SUMBER:
- - - - - - -

Inilah dampak dari liberalisasi tata kelola sumber energi yang memberikan dampak mahalnya tarif listrik sehingga masyarakat mau tidak mau harus mengeluarkan banyak biaya untuk mendapatkan layanan listrik. Padahal, beban masyarakat sudah begitu banyak sudahlah adanya kenaikan pajak, mahalnya biaya pendidikan, kesehatan, belum lagi memenuhi kebutuhan hidup mereka baik sandang, pangan dan papan semuanya ditanggung oleh masing-masing individu. Sementara negara hanya berperan sebagai regulator dan fasilitator yang memberikan keluasan bagi para kapitalis dalam pengelolaan sumber energi.

Dampak lainnya adalah pihak swasta diberikan kebebasan untuk mengelola dana berinvestasi di bidang energi listrik. Akibatnya, PLN selaku BUMN wajib membeli bahan baku dari pihak swasta dengan harga yang sangat mahal untuk didistribusikan ke daerah-daerah pelosok. Belum lagi keterbatasan pengadaan infrastruktur di daerah-daerah pelosok tersebut ketika pendistribusian sumber energi listrik.

Listrik merupakan kebutuhan penting yang wajib dipenuhi oleh negara. Namun hal ini tidak terwujud karena adanya liberalisasi tata kelola listrik pada sumber energi primer dan layanan listrik yang berorientasi pada keuntungan. Akibatnya, layanan listrik di daerah-daerah pelosok tidak begitu diperhatikan karena mahalnya biaya dan penyediaan hajat hidup masyarakat ini dilakukan oleh korporasi. Disisi lain, negara berlepas tangan dalam menjamin pemenuhan kebutuhan dharuri rakyatnya. Bahkan rakyat sendiri memalak rakyatnya melalui tata kelola listrik yang kapitalistik ini.

- - - - - - -

URAIAN SOAL:
Terjemahkan ke dalam bahasa Inggris kalimat berikut dari teks tentang tata kelola listrik di atas: "Akibatnya, PLN selaku BUMN wajib membeli bahan baku dari pihak swasta dengan harga yang sangat mahal untuk didistribusikan ke daerah-daerah pelosok."

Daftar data
- - - - - - -

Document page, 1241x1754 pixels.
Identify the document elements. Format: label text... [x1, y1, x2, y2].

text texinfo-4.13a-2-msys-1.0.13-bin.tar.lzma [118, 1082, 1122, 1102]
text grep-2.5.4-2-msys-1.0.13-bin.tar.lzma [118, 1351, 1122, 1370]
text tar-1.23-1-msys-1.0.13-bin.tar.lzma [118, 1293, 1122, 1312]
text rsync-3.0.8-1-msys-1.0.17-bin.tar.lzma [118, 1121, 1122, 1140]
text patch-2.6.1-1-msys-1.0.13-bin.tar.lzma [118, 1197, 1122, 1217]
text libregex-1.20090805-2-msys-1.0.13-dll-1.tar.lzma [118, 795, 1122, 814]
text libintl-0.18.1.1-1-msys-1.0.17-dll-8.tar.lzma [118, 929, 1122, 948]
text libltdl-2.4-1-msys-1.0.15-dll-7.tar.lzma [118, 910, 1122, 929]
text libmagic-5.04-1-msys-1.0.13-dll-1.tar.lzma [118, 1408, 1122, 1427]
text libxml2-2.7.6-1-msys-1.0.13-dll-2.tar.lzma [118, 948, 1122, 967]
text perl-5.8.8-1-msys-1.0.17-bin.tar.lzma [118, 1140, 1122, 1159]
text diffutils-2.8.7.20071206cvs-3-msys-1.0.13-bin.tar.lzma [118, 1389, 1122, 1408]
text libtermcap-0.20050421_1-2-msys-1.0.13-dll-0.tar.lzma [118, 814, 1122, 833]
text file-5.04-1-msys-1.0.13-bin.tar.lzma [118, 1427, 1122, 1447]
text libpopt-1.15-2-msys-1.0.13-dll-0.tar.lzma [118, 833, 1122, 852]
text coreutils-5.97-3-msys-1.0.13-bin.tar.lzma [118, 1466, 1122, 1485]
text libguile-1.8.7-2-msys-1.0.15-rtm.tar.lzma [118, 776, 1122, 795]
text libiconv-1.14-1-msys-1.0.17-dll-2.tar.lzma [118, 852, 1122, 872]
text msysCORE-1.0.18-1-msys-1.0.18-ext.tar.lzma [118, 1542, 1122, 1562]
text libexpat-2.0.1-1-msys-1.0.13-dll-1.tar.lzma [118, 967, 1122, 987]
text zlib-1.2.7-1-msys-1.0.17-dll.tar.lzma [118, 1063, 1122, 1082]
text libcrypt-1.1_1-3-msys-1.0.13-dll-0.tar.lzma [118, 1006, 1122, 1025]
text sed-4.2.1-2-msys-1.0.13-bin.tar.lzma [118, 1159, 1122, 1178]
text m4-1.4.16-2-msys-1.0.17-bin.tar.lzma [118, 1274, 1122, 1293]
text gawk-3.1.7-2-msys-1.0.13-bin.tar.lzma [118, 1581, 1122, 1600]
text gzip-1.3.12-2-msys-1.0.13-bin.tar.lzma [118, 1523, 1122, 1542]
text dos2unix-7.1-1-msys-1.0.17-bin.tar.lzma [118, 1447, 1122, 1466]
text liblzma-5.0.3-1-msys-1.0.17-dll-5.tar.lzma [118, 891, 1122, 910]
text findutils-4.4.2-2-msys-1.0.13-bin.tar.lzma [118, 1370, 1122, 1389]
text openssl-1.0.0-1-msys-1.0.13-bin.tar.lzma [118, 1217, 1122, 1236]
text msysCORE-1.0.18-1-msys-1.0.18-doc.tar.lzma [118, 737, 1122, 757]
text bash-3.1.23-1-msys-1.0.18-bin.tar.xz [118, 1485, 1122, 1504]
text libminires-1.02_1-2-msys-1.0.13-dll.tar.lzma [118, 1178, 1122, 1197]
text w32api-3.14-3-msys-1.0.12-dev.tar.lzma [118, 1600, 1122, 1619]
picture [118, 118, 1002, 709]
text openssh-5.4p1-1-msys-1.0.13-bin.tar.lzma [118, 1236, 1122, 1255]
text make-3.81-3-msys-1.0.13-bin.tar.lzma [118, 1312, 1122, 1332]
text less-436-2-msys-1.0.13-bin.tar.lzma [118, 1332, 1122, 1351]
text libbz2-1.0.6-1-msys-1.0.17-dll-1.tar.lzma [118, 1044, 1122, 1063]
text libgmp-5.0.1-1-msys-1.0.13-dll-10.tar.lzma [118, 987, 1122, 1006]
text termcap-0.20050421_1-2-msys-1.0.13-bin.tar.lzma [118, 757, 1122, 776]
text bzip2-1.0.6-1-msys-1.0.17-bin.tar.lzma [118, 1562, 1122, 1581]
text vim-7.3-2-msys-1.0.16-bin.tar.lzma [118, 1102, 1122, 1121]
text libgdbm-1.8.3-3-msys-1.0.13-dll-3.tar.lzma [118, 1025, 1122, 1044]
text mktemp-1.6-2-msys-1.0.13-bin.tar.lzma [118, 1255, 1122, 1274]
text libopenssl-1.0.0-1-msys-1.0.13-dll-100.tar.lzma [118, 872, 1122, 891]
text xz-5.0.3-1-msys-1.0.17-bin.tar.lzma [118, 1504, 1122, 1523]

- - - - - - -

JAWABAN TERTULIS:
As a result, PLN, as a state-owned enterprise, is obliged to buy raw materials from private parties at very high prices to be distributed to remote regions.